**WHAT YOU HAVE TO DO:** Below are the records. Restate word for word every line from the one that contains "wire[15:0] s;" through the final line, both included.

**ENTRIES SUPPLIED:**
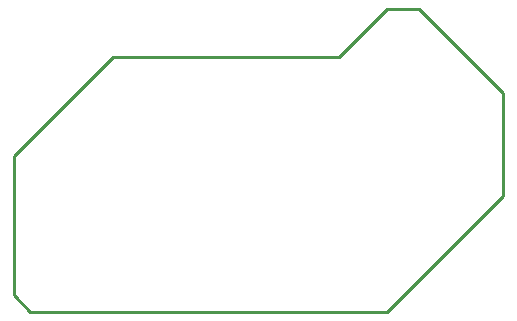
<source format=gko>
G04 Layer_Color=16711935*
%FSLAX25Y25*%
%MOIN*%
G70*
G01*
G75*
%ADD28C,0.01000*%
D28*
X0Y20590D02*
Y38840D01*
X124536Y0D02*
X163035Y38500D01*
Y73000D01*
X135035Y101000D02*
X163035Y73000D01*
X0Y51965D02*
X33035Y85000D01*
X108535D01*
X124535Y101000D02*
X135035D01*
X108535Y85000D02*
X124535Y101000D01*
X0Y38840D02*
Y51965D01*
X5500Y0D02*
X124536D01*
X0Y5500D02*
Y20590D01*
Y5500D02*
X1375Y4125D01*
X0Y5500D02*
X5500Y0D01*
M02*

</source>
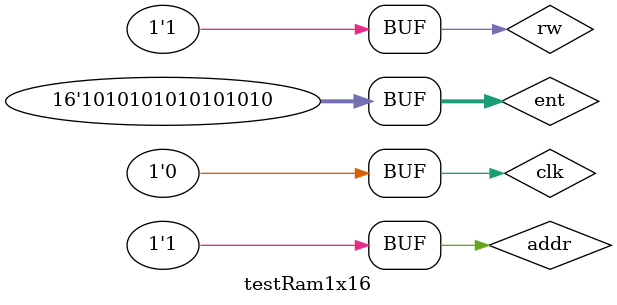
<source format=v>

`include"ram1x8.v"

module ram1x16(output[15:0] s, input addr, input rw, input clk, input[15:0] ent);
	ram1x8 RAM1X8_0(s[15:8], ent[15:8], addr, rw, clk);
	ram1x8 RAM1X8_1(s[7:0], ent[7:0], addr, rw, clk);
endmodule

module testRam1x16;
	wire[15:0] s;
	reg[15:0] ent;
	reg addr, rw, clk;
	
	ram1x16 RAM1X16(s, addr, rw, clk, ent);
	
	initial begin
	$display("Exercicio06 - Átila Martins Silva Júnior - 449014");
	
	ent = 16'b0000000000000000; addr = 1; rw = 1; clk = 0;
	
	$monitor("input: %b output: %b", ent, s);
	#4ent = 16'b1010101010101010; clk = 1;
	#4clk = 0;
	end
endmodule
</source>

**ANSWER TO THIS PROBLEM:**
	wire[15:0] s;
	reg[15:0] ent;
	reg addr, rw, clk;
	
	ram1x16 RAM1X16(s, addr, rw, clk, ent);
	
	initial begin
	$display("Exercicio06 - Átila Martins Silva Júnior - 449014");
	
	ent = 16'b0000000000000000; addr = 1; rw = 1; clk = 0;
	
	$monitor("input: %b output: %b", ent, s);
	#4ent = 16'b1010101010101010; clk = 1;
	#4clk = 0;
	end
endmodule
</source>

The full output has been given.